초전도 자석 구조Superconducting magnetic frame	최대 자기장 [T]Magnetic field [T]
이동형 철심이 없는 초전도 자석이 적용된 가열 대상 제품의 자기장 값(종래기술)Magnetic field values of products to be heated with superconducting magnets without moving iron cores (prior art)	0.580.58
이동형 철심이 적용된 초전도 자석이 적용된 가열 대상 제품의 자기장 값(본원발명)Magnetic field values of products to be heated with superconducting magnets with movable iron cores (original invention)	1.181.18

When the induction heating apparatus is manufactured from the superconducting magnet to which the moving iron core is applied, the distance between the heating target product and the superconducting magnet can always be the optimum distance, and thus the heating target product can be heated at the highest power.

As described above, according to the embodiment of the present invention, by applying the movable iron core to the superconducting magnet, it is possible to secure about 4 times more heating power than the superconducting magnet which is not provided with the movable iron core, and regardless of the size of the product to be heated. It can be seen that the maximum output can be maintained at all specifications. Furthermore, it was confirmed through experiments that the magnetic field value of the product to be heated is generated about two times or more under the same conditions. This can be objectively confirmed that it can reduce the purchase cost of the superconducting wire and also reduce the manufacturing cost of the induction heating device.

Although described with reference to the illustrated embodiment of the present invention as described above, this is merely exemplary, those skilled in the art to which the present invention pertains without departing from the spirit and scope of the invention It will be apparent that other variations, modifications and equivalents are possible.
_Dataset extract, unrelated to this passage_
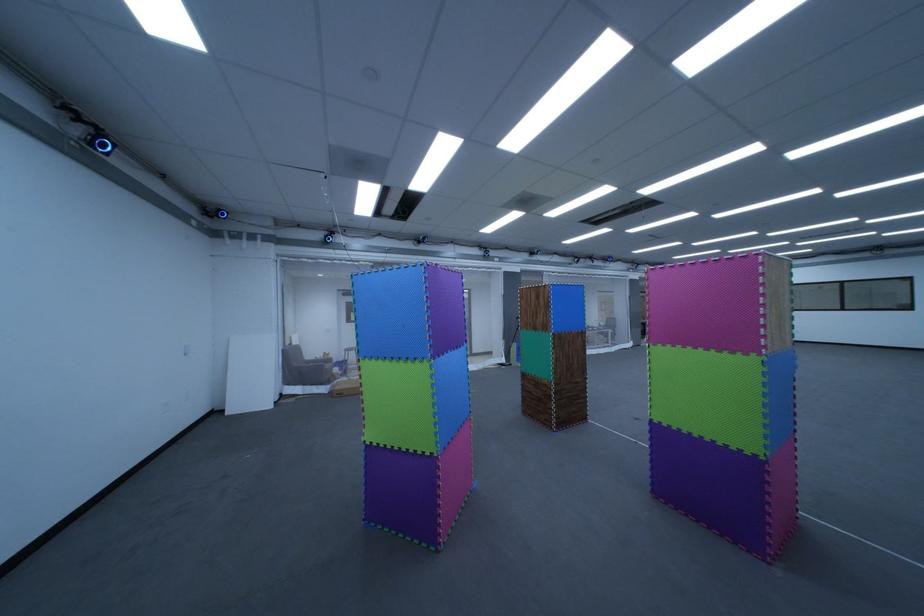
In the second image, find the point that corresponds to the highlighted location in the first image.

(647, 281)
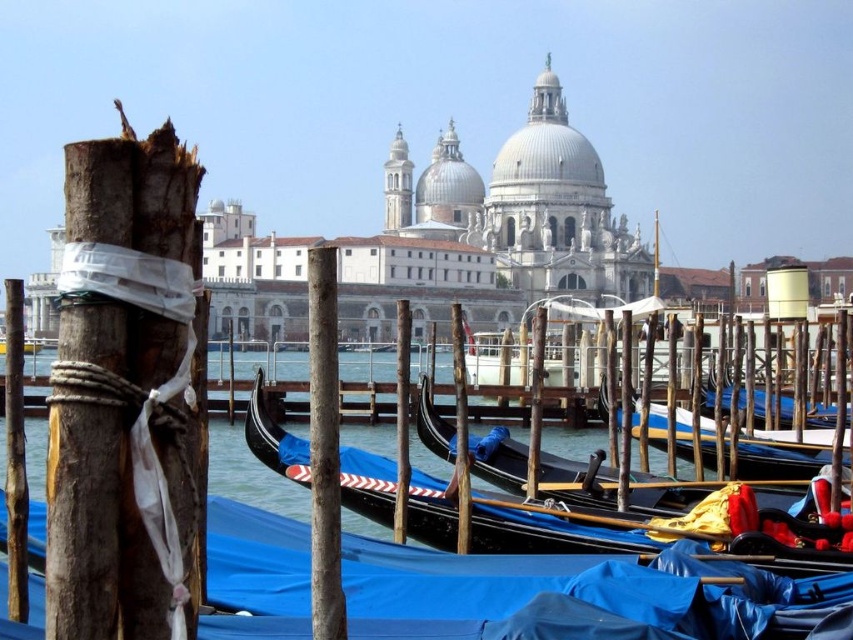
You are a tourist standing at the dock in Venice. You see a black polished gondola at center and a wooden gondola at center. Which gondola is positioned to the left?

The black polished gondola at center is positioned to the left of the wooden gondola at center.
Therefore, the true technical protection scope of the present invention will be defined by the technical spirit of the appended claims.
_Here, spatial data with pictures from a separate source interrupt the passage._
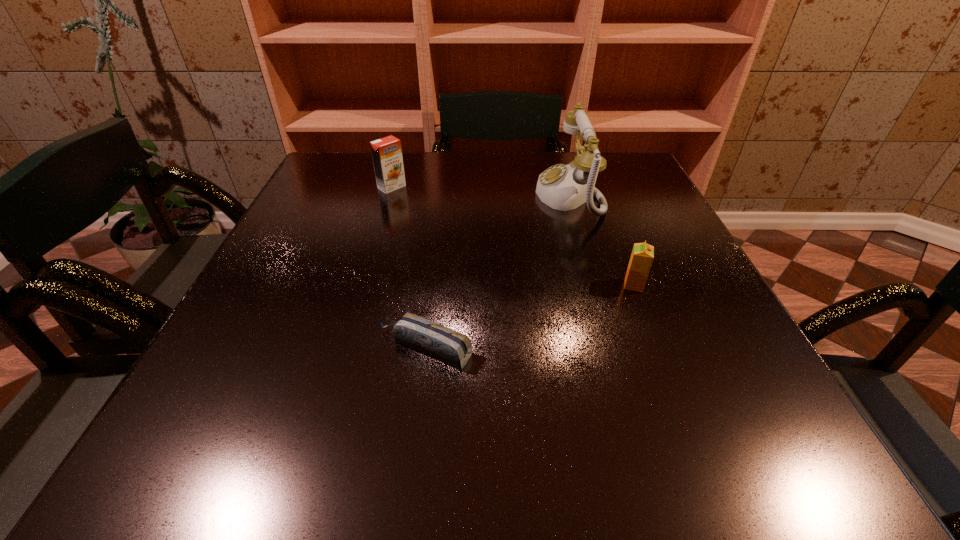
The width and height of the screenshot is (960, 540). I want to click on vacant space located 0.190m on the right of the leftmost object, so click(x=481, y=187).

I want to click on vacant space located on the front of the nearer orange juice, so click(x=646, y=316).

Identify the location of vacant region located on the back of the nearest object. (438, 244).

Locate an element on the screen. The image size is (960, 540). telephone present at the far edge is located at coordinates (562, 187).

You are a GUI agent. You are given a task and a screenshot of the screen. Output one action in this format:
    pyautogui.click(x=<x>, y=<y>)
    Task: Click on the orange juice at the far edge
    
    Given the screenshot: What is the action you would take?
    pyautogui.click(x=387, y=157)

In order to click on telephone present at the right edge in this screenshot , I will do `click(562, 187)`.

I want to click on orange juice present at the right edge, so [x=642, y=256].

The width and height of the screenshot is (960, 540). I want to click on object that is at the far right corner, so click(x=562, y=187).

Locate an element on the screen. The image size is (960, 540). free space at the far edge is located at coordinates (571, 156).

Find the location of a particular element. The height and width of the screenshot is (540, 960). free space at the near edge of the desktop is located at coordinates (303, 452).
Therefore, the present embodiment can manufacture an induction heating apparatus having a higher capacity than the existing one even if less superconducting wire is used, thereby reducing the purchase cost of the superconducting wire and making the induction heating apparatus cheaper.

Claims

A pair of superconducting magnets; And

A pair of movable iron cores positioned symmetrically with respect to a heating target product located between the superconducting magnets and having a portion moving through the cutout of the superconducting magnet,

A superconducting magnet device using a movable iron core for adjusting the distance to the superconducting magnet by moving the movable iron core.
The method of claim 1,

The superconducting magnet is a superconducting magnet device using a movable iron core, characterized in that the circular shape, race track shape.
The method of claim 1,

The central magnetic field of the product to be heated is 1.18 (T) when a current that is 80% of the critical current of the superconducting magnet is a driving current, and the superconducting magnet device using a movable iron core.
The method of claim 1,

The superconducting magnet device using a movable iron core, characterized in that the magnetic field value is generated more than twice in the heating target product than the superconducting magnet structure is not provided with the movable iron core.
A pair of superconducting magnets each provided with a movable iron core;

A heating target product positioned between the superconducting magnets; And

Induction heating apparatus comprising a drive means for rotating the product to be heated.
The method of claim 5, wherein

A cryogenic freezer having the superconducting magnet mounted therein; And

It further comprises a replaceable jig for positioning the product to be heated having a different outer size between the pair of superconducting magnets,

The cryogenic freezer is an induction heating device, characterized in that the inner cryostat (inner cryostat) and the outer cryostat (outer cryostat).
The method of claim 6,

Induction heating apparatus, characterized in that the distance between the superconducting magnet and the product to be heated is 50mm.
The method of claim 6,

Induction heating apparatus characterized in that the heating power applied to the product to be heated is more than four times than the induction heating apparatus to which the movable iron core is not provided with a superconducting magnet structure.